● Text excerpt
******

Romanticism, Medicine, and the Natural Supernatural analyses the key Romantic literary themes of visions and perception, and hallucinations and spectres, through the lens of Romantic era medical discourse. Focusing on the prevalence of the nervous and digestive system as of key importance in early nineteenth-century medical discourse, Budge also shows a strong awareness of the wider field of research in Romantic medicine, evaluating the work of, among others, Hermione De Almeida and Sharon Ruston, and setting out his own task for this study in persuasive terms. Budge identifies apparitions and spectral visions as a key element of Romanticism, and, influenced by Derrida’s deconstructionist approach, discusses the concept of poetry and the mind as not separate but asserting that, to Romantic writers, the lines between them are blurred. [End Page 93]

Chapter 1 critiques Terry Castle’s psychoanalytic reading of Anne Radcliffe’s Mysteries of Udolpho, and instead uses the Romantic conception of the nervous system to analyse the text. Utilising a historicist approach, Budge positions Radcliffe in late eighteenth-century medical spheres, and discusses the physiological effect that literature – and the sublime – has on the nervous system. Intriguingly, Budge also teases out the link between political radicalism, print culture, and spectres in a persuasive examination of Burkean ideas. The chapter concludes with the convincing assertion that Radcliffe required her readers to diagnose and control an excessive appetite for the marvellous.

Chapter 2 analyses the Victorian reception and construction of Wordsworth and the concept of ‘healthy’ literature. Budge also places Wordsworth in the context of Brunonian medical theory, which focuses on the under or overstimulation of the nervous system as the cause of sickness. Budge examines the ways in which poetry could be offered as a medical stimulant, which feeds the soul and not the sensations, denying potentially the dangerous concept of Materialism in literature. This chapter points to the example that woman’s state of mind during pregnancy could alter her baby, again using the idea that the imagination can have a physical effect on the body.

In chapter 3, Budge moves from ‘healthy’ literature to ‘unhealthy’ poetry, with Coleridge and the digestive system as the topics of discussion. Vitalism, the theory that life is dependent on a mysterious principle or power separate from the physical body, is linked to digestion using the work of the surgeon John Hunter and endowing the problem of indigestion with further significance. The narrative then moves to metaphor and its role in philosophy and the imagination.

******

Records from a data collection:
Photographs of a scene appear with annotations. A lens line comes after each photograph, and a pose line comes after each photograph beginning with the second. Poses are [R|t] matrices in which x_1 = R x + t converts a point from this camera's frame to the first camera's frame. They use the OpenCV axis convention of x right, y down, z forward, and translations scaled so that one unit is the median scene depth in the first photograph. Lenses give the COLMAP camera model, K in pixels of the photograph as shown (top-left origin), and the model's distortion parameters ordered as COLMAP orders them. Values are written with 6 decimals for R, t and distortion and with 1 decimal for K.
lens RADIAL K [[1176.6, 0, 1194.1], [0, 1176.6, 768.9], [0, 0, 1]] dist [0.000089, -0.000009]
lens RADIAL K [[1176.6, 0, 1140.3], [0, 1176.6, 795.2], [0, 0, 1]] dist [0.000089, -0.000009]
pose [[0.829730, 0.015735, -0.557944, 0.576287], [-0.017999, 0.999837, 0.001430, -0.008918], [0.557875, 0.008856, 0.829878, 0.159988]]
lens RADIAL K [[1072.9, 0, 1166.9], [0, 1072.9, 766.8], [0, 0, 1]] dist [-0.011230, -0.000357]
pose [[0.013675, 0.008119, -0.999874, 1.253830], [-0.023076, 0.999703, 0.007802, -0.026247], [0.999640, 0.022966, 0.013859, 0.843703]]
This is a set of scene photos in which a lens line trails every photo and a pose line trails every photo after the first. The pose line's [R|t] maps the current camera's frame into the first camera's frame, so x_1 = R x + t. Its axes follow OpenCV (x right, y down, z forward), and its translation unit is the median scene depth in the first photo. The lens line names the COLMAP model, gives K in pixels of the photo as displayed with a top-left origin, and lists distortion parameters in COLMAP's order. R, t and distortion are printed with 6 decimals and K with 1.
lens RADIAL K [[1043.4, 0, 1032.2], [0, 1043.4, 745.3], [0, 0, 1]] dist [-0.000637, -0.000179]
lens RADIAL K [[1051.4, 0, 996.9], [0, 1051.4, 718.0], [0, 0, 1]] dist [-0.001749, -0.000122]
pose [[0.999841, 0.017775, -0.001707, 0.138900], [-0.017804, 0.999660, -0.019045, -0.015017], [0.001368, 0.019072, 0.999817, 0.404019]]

******

● Problems to work on
1 > In the review of Romanticism, Medicine, and the Natural Supernatural, which critic's reading does chapter 1 critique?
2 > Continue the review of Romanticism, Medicine, and the Natural Supernatural from its last sentence.

● Responses to the tasks
1 > Terry Castle's psychoanalytic reading of Anne Radcliffe's Mysteries of Udolpho.

2 >
Chapter 4 repositions Harriet Martineau as a Romantic writer, who is concerned with spectres and apparitions, and recovers her novel Deerbrook to critical attention, reading the text in terms of a regulation of the self and also of political relationships. Characters demonstrate self-control over, or else abandonment to, their nervous irritability, and this irritability is associated with religion in order to promote the authority of Unitarianism. Here Budge first touches on issues of gender that will also be discussed in the following chapter: the use of marginalised figures in the text has feminist implications, he convincingly explains.

In chapter 5, Harriet Beecher Stowe’s Uncle Tom’s Cabin is examined in light of the Romantic distinction between the healthy imagination and bodily morbidity. Budge also explores the connection between the institution of slavery and nervous irritability, arguing that Stowe’s implication is that Uncle Tom’s passivity is an incarnation of the transcendent authority of the bible.

Chapter 6 posits the Pre-Raphaelites as the ‘bodily spectre which haunts claims to Romantic vision’. Positioning the Pre-Raphaelites as outsiders, ideas of the ‘health’ or ‘sickness’ of creative work are once again discussed as sections of canvas completed in minute detail without consideration of the whole are described by critics as symptomatic of mental illness. Authoritative perception is challenged by paintings that confuse perspective and scale.

Overall, Romanticism, Medicine, and the Natural Supernatural assesses a wide range of Romantic era writings in light of contemporary medical discourse. Focusing on...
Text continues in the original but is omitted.